Page text ->
================================
Now seven weeks into life with two kids, I often get asked how things are going.  “It’s hard,” I reply honestly. “Two kids is no joke!”

We are in it.

Having two kids is the hardest honor I’ve been blessed with. Somehow two feels like triple the work and I feel like I should need less help than I do. But I need help, and it’s chaotic and sometimes in the middle of the night while rocking an inconsolable, crying baby I’ll swear I can’t do it. But then the sun comes out and Maisley crawls into bed with the three of us and all is somehow alright.

I shower at strange times like two in the afternoon and “morning” is an abstract concept. One handed diaper changes and bouncing while eating have become the norm. Chasing Maisley (also the name of my next novel) with a Coura bear wrapped on my chest while our dog escapes to harass the neighbors is my new workout routine. There are significantly more highs and lows and we often experience an entire day of emotions before 10 am.

Maisley and Ryan have been spending more time together.  Our relationship is changing and my attention is now split, but I keep reminding myself that the gift of a sister outweighs my absence at a few pool days and night-time routines.

It’s hard, but it’s the good kind of hard. The kind of hard that makes the good moments feel great.

Ryan and I are working as a team, more in sync than ever before. Rather than a zone defense against Maisley, we are now man to man. We zip around like two carefully trained soccer players, anticipating the other person’s next move (got the World Cup on my mind if you couldn’t tell). “I got the big one”, he’ll say.  “I got the little one,” I’ll say.  We each always have a job, ain’t nobody sitting on the sidelines.

We went to the park the other day and Ryan walked ahead of me with Maisley’s hand in his and a purple bubble wand peaking out of the back pocket of his Chinos. I told him he’s arrived as a dad. The other dad at the park chimed in, “I was thinking the same thing.”

Coura and I are as close as we could possibly be right now (aside from having her inside of me). She’s attached to me most hours of the day, but I sense that she’s enjoying it and needs me in a unique way. We both know it’s not forever, and I love getting to know her more and more everyday.

When Coura cries, Maisley comforts her saying, “It’s ok Coura Joan!” and sings her a special song: “Coura, Coura, Coura, Coura, I love you. I love you. You’re my little sister, you’re my little sister, I love you. I love you.” (Maisley also sometimes whacks Coura for no reason, but we’re focusing on the great moments in this half of the blog, right?).

We are in it. So if you need us, this is where we’ll be for a while (and I wouldn’t rather be anywhere else).
================================
Exercise data ->
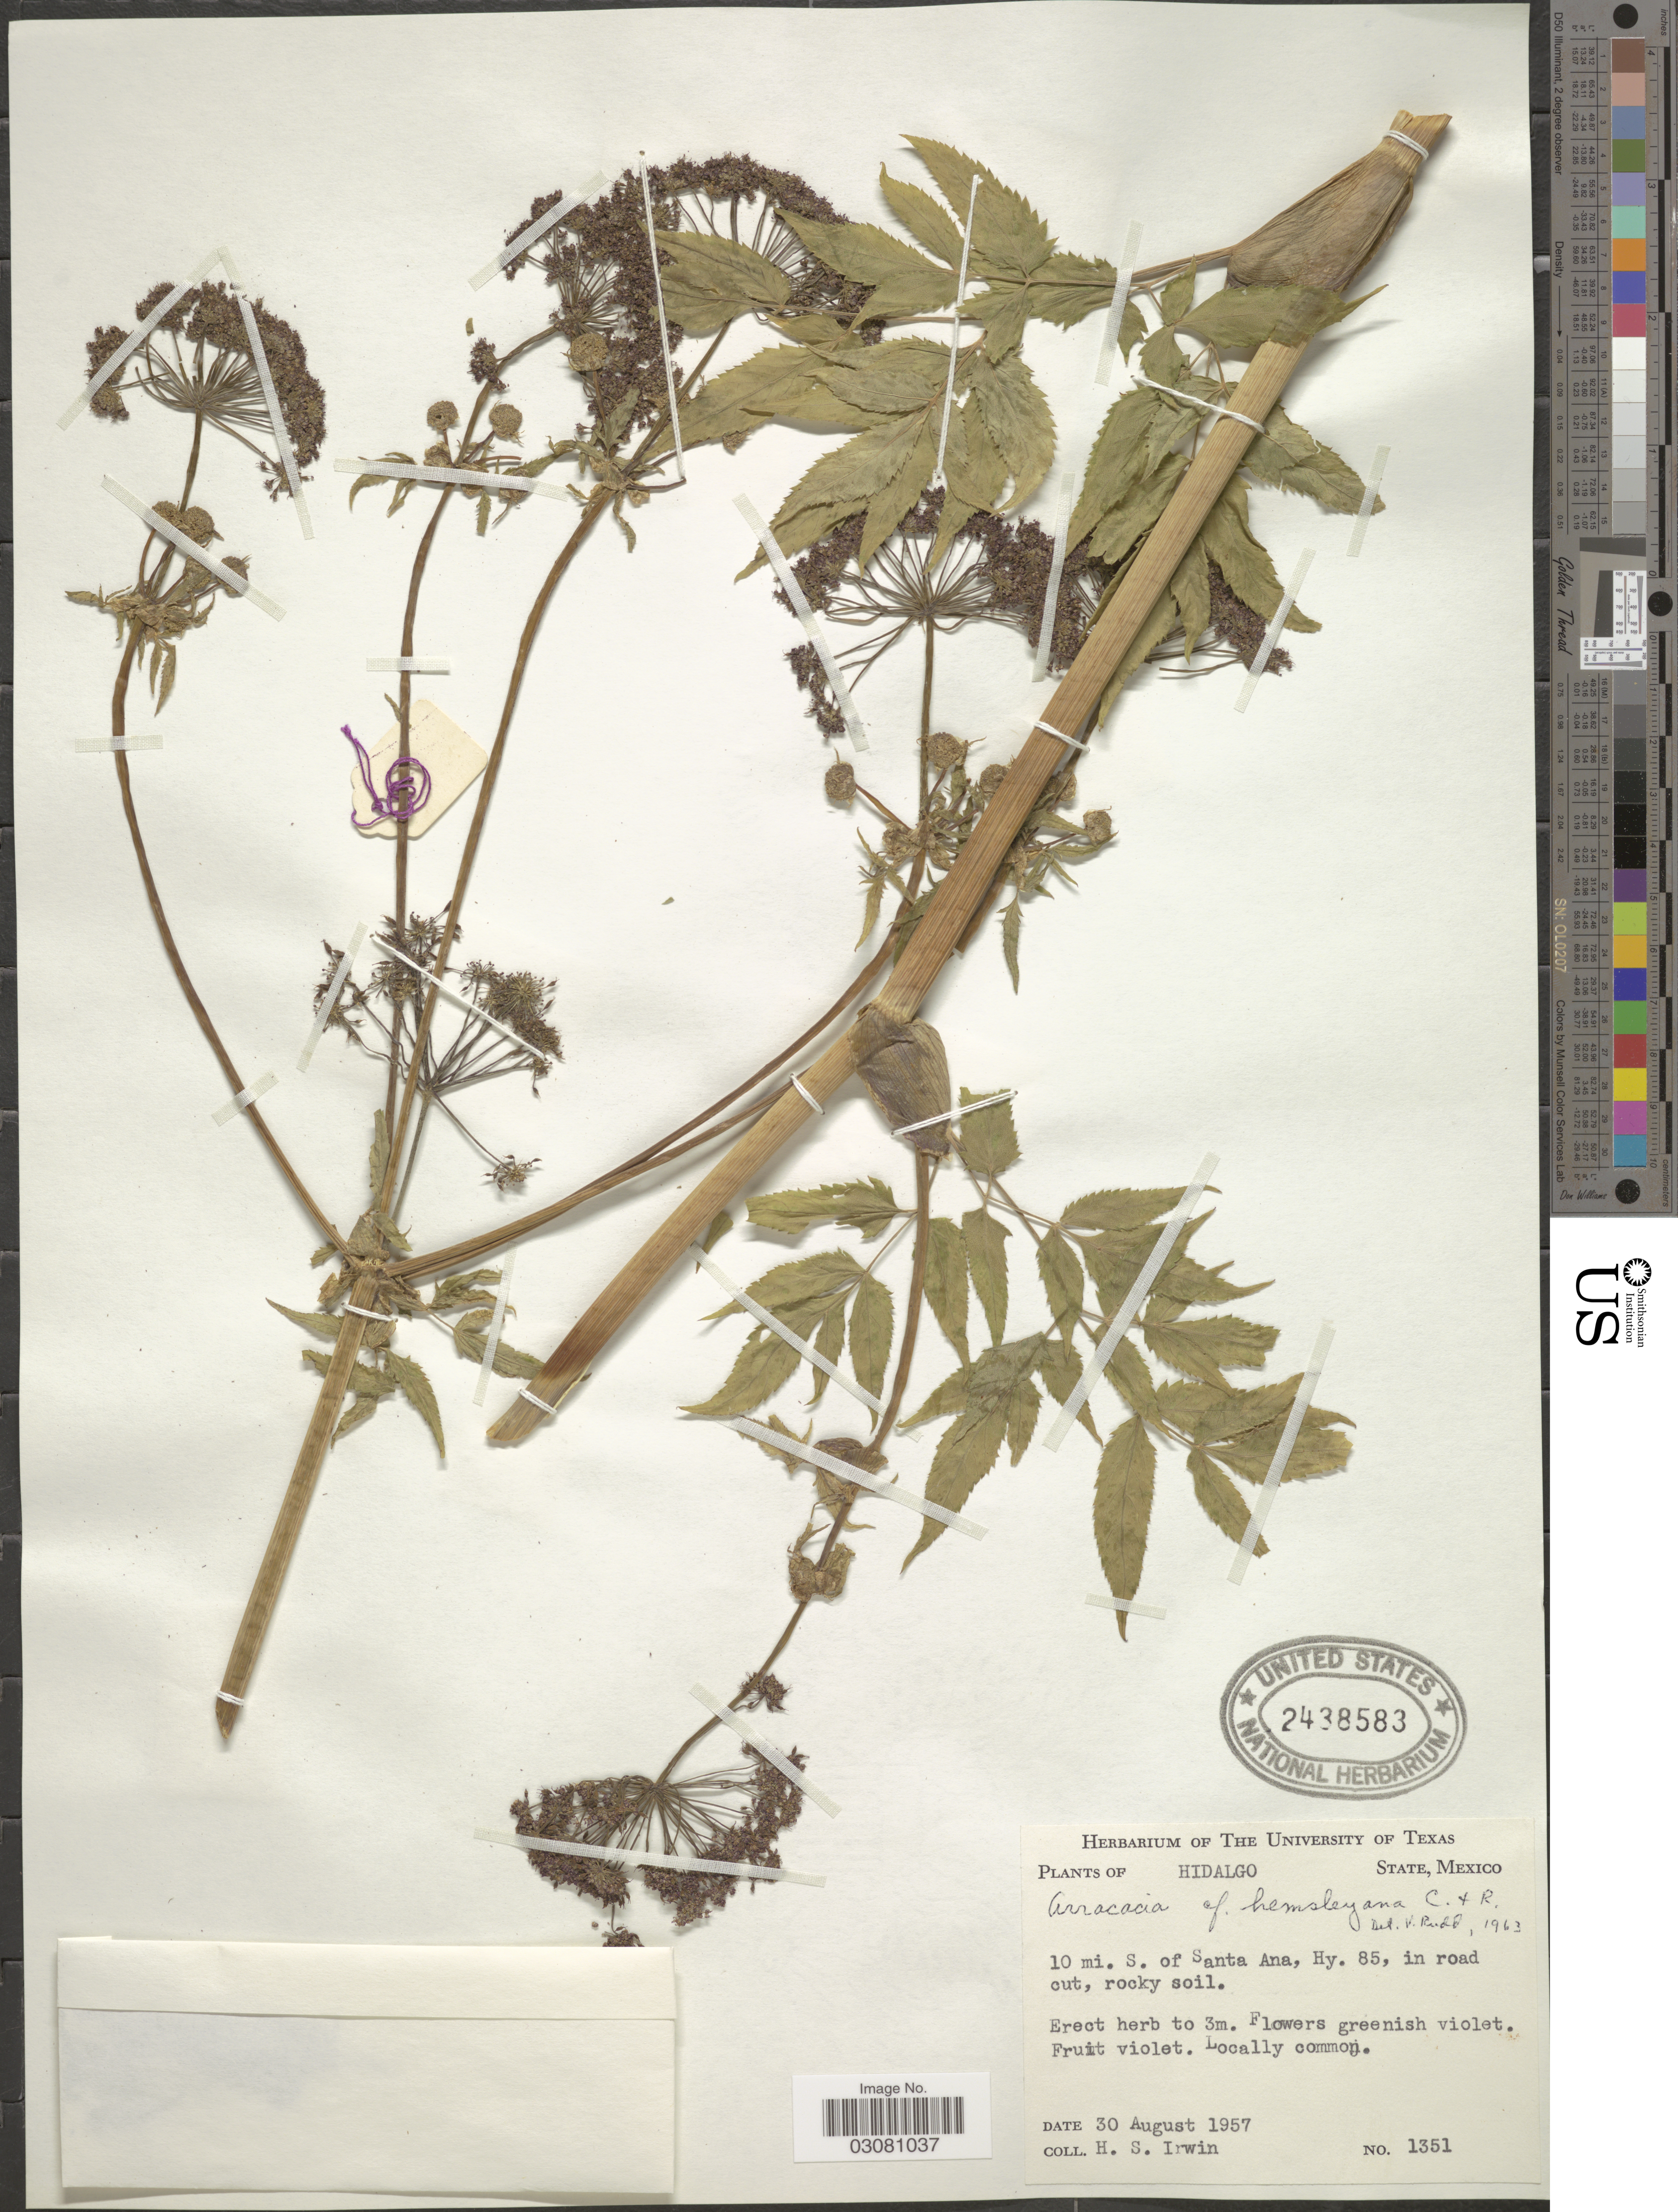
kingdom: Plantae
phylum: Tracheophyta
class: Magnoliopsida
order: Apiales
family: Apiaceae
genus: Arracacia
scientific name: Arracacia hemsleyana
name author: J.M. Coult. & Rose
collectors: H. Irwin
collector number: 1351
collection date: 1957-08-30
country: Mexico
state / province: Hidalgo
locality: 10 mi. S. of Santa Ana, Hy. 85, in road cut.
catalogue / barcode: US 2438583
================================
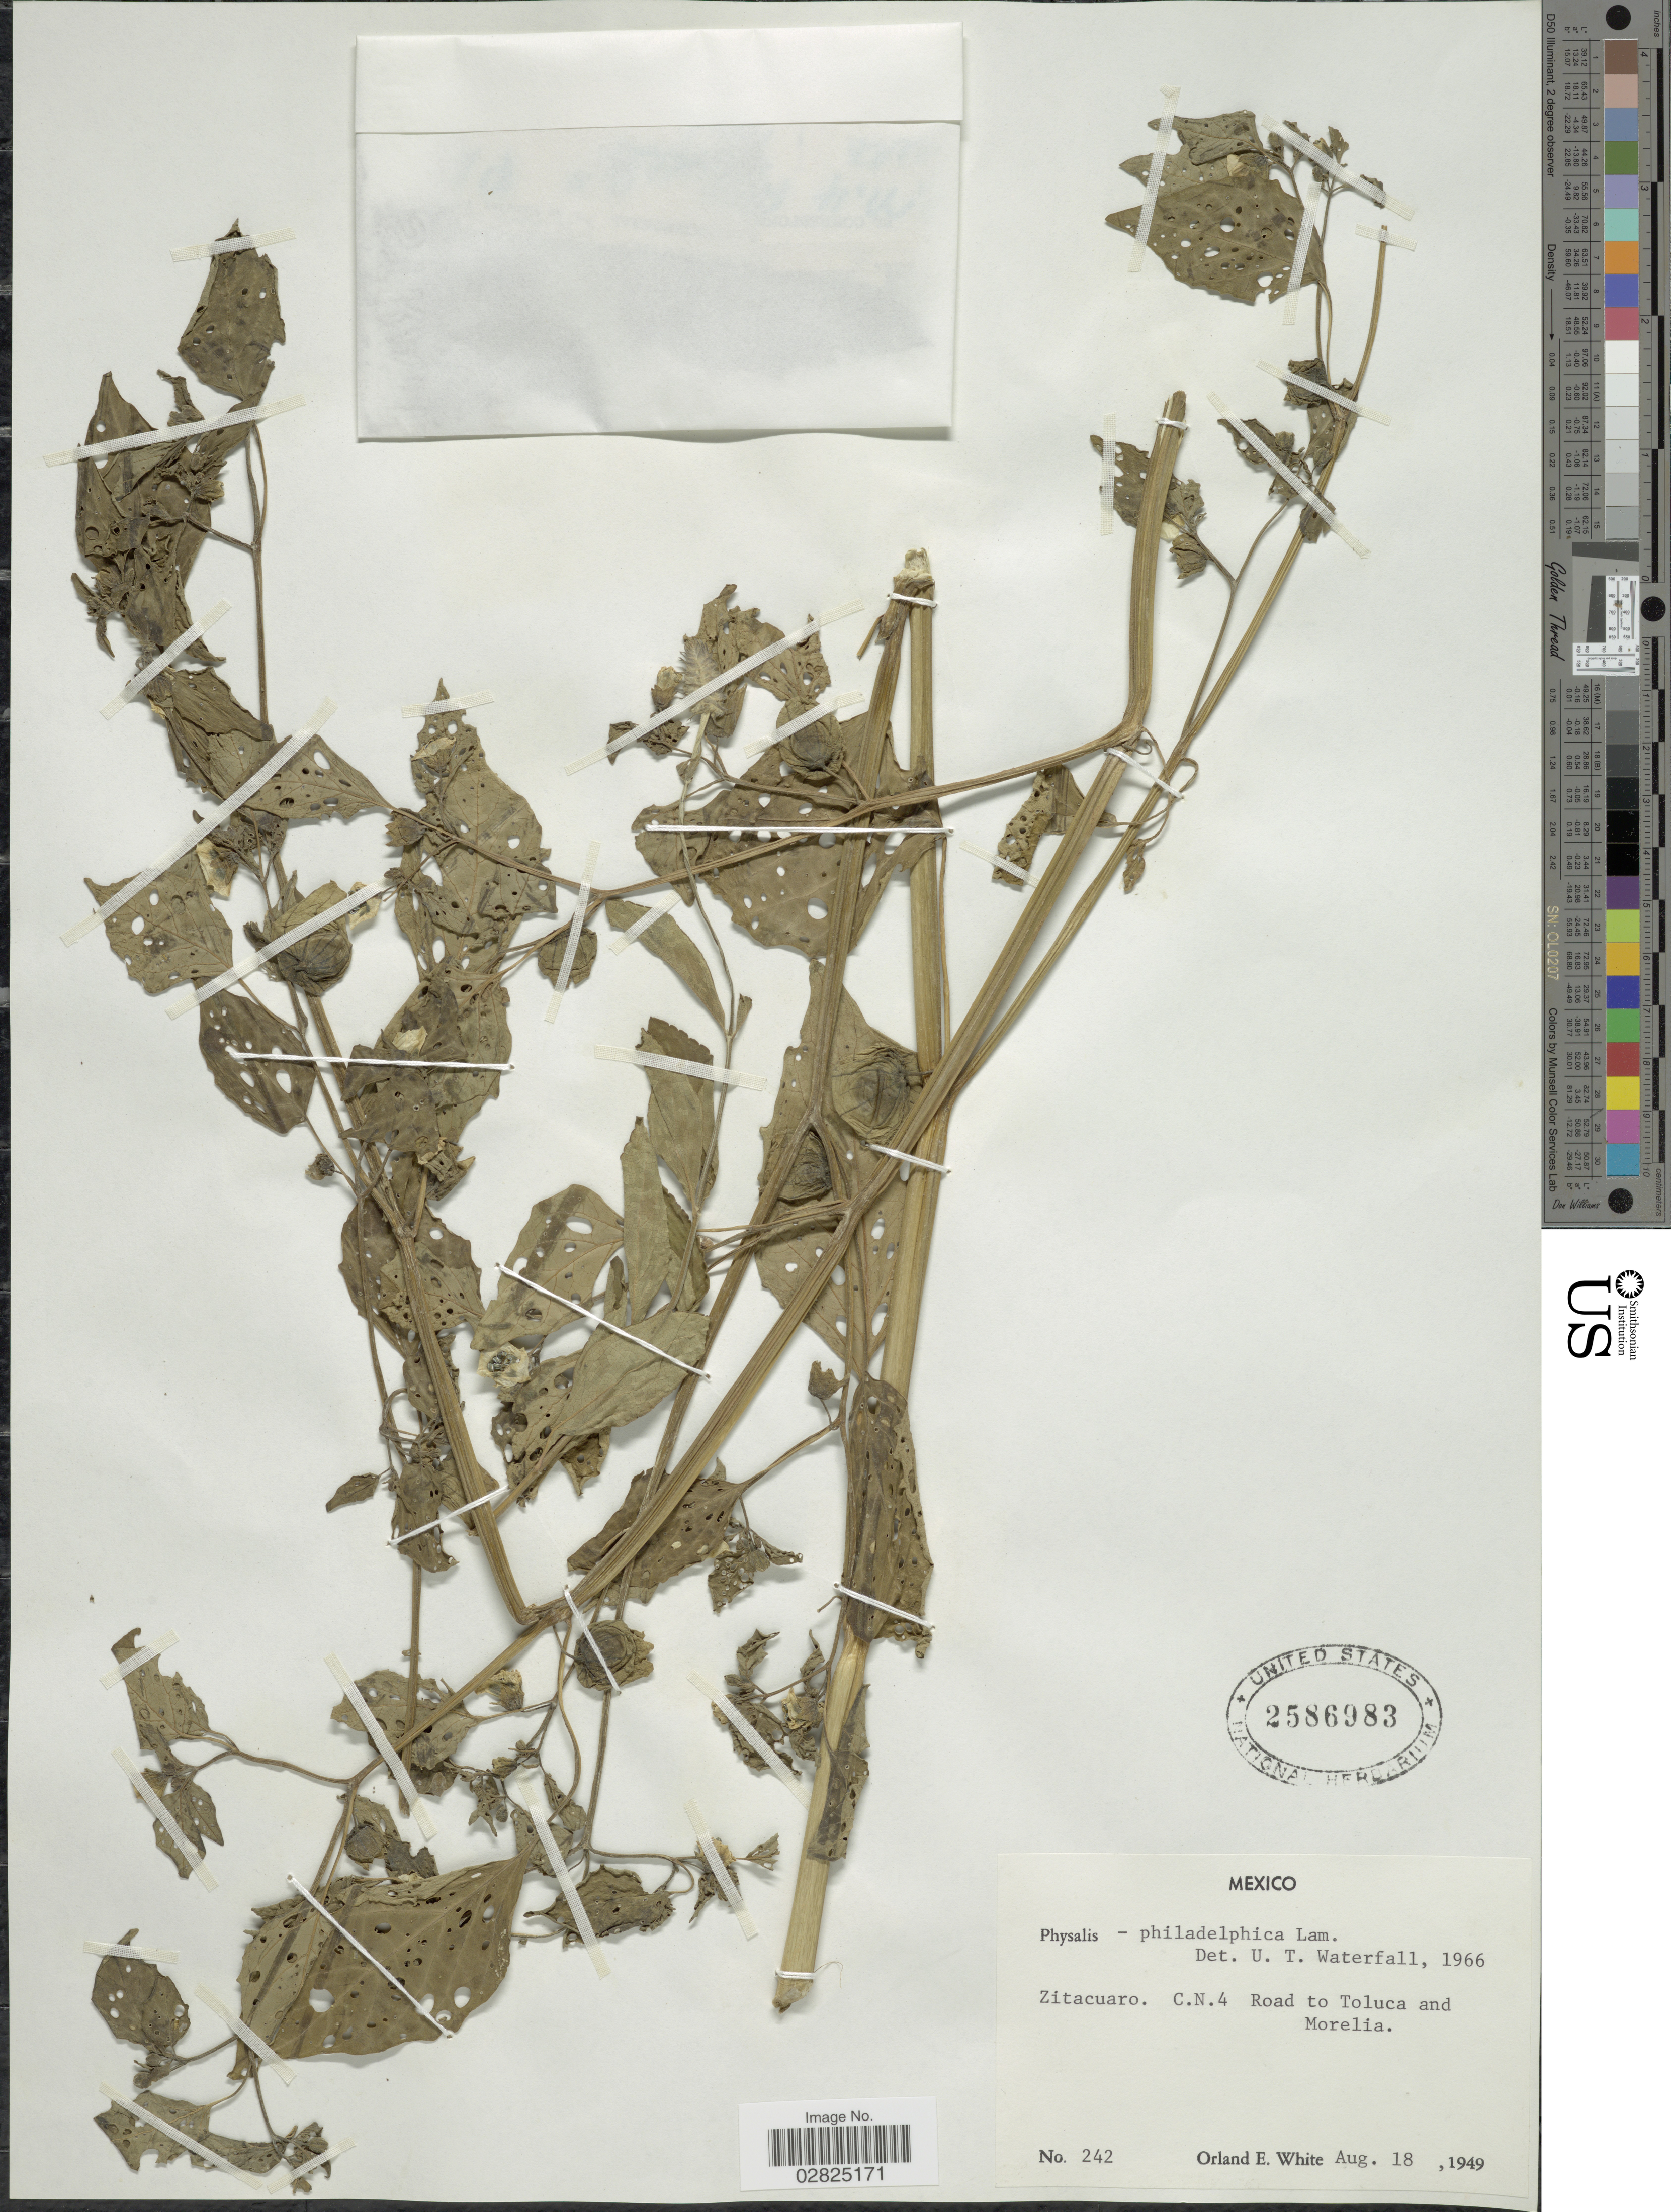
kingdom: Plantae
================================
Task instructions ->
**A)** Write out everything in the post from "When Coura cries, Maisley" down to "the blog, right?).", but switch "special song" to "silly song".
**B)** Retype everything in the listing from the line containing "name author: J.M. Coult. & Rose" down to the line containing "locality: 10 mi.".
The post about life with two kids has nothing to do with the listing.

Answers for this exercise ->
**A)**
When Coura cries, Maisley comforts her saying, “It’s ok Coura Joan!” and sings her a silly song: “Coura, Coura, Coura, Coura, I love you. I love you. You’re my little sister, you’re my little sister, I love you. I love you.” (Maisley also sometimes whacks Coura for no reason, but we’re focusing on the great moments in this half of the blog, right?).

**B)**
name author: J.M. Coult. & Rose
collectors: H. Irwin
collector number: 1351
collection date: 1957-08-30
country: Mexico
state / province: Hidalgo
locality: 10 mi. S. of Santa Ana, Hy. 85, in road cut.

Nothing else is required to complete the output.